Work request:
Omit the pictures while printing every entry below exactly as given.

Excerpted data:
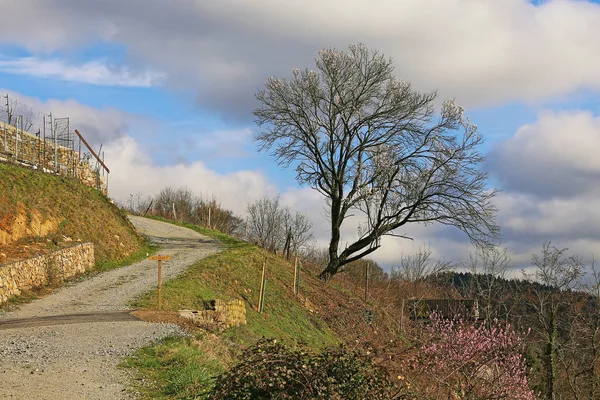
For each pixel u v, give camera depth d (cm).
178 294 2278
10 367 1130
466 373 1741
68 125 3984
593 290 3109
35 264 2205
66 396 960
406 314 4266
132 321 1695
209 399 888
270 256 3888
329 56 3831
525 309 3412
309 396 828
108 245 3053
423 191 3753
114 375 1112
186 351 1277
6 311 1838
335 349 935
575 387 2889
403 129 3850
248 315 2561
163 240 3962
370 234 3909
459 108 3747
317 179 4028
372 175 3856
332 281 4159
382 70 3834
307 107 3922
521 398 2075
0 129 3094
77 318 1723
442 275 5206
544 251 3312
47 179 3080
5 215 2414
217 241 4147
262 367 868
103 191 4341
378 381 879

Solution to the problem:
For each pixel u v, give camera depth d (cm).
178 294 2278
10 367 1130
466 373 1741
68 125 3984
593 290 3109
35 264 2205
66 396 960
406 314 4266
132 321 1695
209 399 888
270 256 3888
329 56 3831
525 309 3412
309 396 828
108 245 3053
423 191 3753
114 375 1112
186 351 1277
6 311 1838
335 349 935
575 387 2889
403 129 3850
248 315 2561
163 240 3962
370 234 3909
459 108 3747
317 179 4028
372 175 3856
332 281 4159
382 70 3834
307 107 3922
521 398 2075
0 129 3094
77 318 1723
442 275 5206
544 251 3312
47 179 3080
5 215 2414
217 241 4147
262 367 868
103 191 4341
378 381 879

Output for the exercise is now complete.